It has always been a source of surprise and not a little disappointment to some of us at MetalMiner that vast amounts of tax payers money and significant increases in consumers electricity bills are supporting power generation technologies that have such variable and unpredictable delivery profiles. We realize the most well established renewable technology – hydroelectric power generation – can be subject to drought and so is not exactly guaranteed but at least the on/off cycles can be predicted months in advance with weather patterns and monitoring of reservoir levels. Politicians’ short attention spans have been firmly focused on wind turbines and solar panels from developed to developing countries and while they have every excuse in landlocked, flat or low rainfall countries, they don’t in places like western Europe or the US. Finally attention, and some support in terms of tariffs, is being given to technologies that have hovered on the edge of commercial application for decades. We speak of course of tidal power.
We wrote a month or so back about the (slightly surprising) fact that Britain is a world leader in offshore wind farms, surrounded as it is by windy coastlines and with a world class offshore oil industry it has both the environment and engineering expertise to excel in such an industry. Those of us that live in the UK will testify that counter to the country’s image as being second only to Ireland for rain and wind we do actually have days of calm and on those days wind farms leave a big hole in the electricity supply map. Prediction techniques are getting better but it still requires either intermittent import of power from continental Europe or the firing up of standby generating capacity, or both, adding to the total cost of generation from wind farms.
Not so for tidal. Tidal flows can be predicted with great accuracy a hundred years into the future. Only the turn of the tide (also highly predictable) and mechanical failure will get in the way of steady power supply, and the latter is getting less likely with the arrival of major hydro-electric power generating OEM’s such as Andritz Hydro, Alstom Hydro, and Voith Hydro who for decades have manufactured some 80% of the world’s hydro-electric turbines according to a Hydro World article. Such firms will bring down the cost of manufacture by leveraging existing manufacturing facilities and technology. So far these majors are showing active interest but have not tipped their toes in the water by actually building tidal farms (that honor goes to pioneers like Atlantis Resources Corporation based in London and Singapore and with backing from Morgan Stanley as part of a joint venture called MeyGen). The partners have been awarded approval to build a huge tidal generating farm comprising 400 submerged turbines in the Pentland Firth. The Inner Sound, lying as it does between Scotland’s Caithness coast and the island of Storma, is said to one of the world’s most energetic tidal areas a BBC report advised. The 400 MW to be generated from this project will combine with up to 10 further wind, wave and tidal projects in the area to generate a projected 1.6GW by 2020 according to an environmental business website Green Wise Business.
Part of the reason tidal has lagged wind is the technical and engineering challenges involved. Although the conditions are predictable they remain harsh and with 18m (59ft) blades Atlantic AK1000 turbine is a significant engineering enterprise.
Source: Google Images
Even so a tidal turbine can be made one tenth the size of a wind turbine for the same power and yet consume only one twentieth of the materials material use rising roughly as the cube of blade diameter.
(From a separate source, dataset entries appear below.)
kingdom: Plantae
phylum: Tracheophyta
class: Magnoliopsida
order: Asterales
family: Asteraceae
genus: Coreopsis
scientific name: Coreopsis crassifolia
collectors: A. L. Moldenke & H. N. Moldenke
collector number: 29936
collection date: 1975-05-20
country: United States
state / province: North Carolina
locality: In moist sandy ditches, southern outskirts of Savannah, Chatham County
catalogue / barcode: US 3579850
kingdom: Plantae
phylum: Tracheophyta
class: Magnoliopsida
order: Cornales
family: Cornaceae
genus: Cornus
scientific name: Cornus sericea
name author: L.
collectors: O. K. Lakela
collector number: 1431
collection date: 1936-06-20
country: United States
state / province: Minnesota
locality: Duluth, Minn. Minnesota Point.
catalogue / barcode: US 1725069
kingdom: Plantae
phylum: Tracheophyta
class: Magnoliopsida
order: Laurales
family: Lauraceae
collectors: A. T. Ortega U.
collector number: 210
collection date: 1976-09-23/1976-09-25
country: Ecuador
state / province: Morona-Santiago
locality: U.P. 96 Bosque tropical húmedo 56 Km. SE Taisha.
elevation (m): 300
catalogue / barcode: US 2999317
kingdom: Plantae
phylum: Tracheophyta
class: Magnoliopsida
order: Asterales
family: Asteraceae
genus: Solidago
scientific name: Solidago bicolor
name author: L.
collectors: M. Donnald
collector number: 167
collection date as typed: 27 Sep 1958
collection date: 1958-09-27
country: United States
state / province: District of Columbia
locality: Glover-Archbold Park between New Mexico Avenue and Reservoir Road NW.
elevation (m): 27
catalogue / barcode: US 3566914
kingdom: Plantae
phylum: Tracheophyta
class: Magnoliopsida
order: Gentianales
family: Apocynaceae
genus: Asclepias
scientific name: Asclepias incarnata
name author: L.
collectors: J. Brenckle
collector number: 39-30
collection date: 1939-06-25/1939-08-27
Clearly the UK has certain environmental advantages but it is far from unique in the world. While statistics such as “less than 0.1% of global tidal power could serve five times global electricity demand” remain meaningless as much of the tidal power is not in locations where we can access, it is still broadly true that both the UK and US have enough accessible tidal power to meet about 15% of their electricity needs that’s an awful lot of coal that doesn’t need to be mined, transported and burned.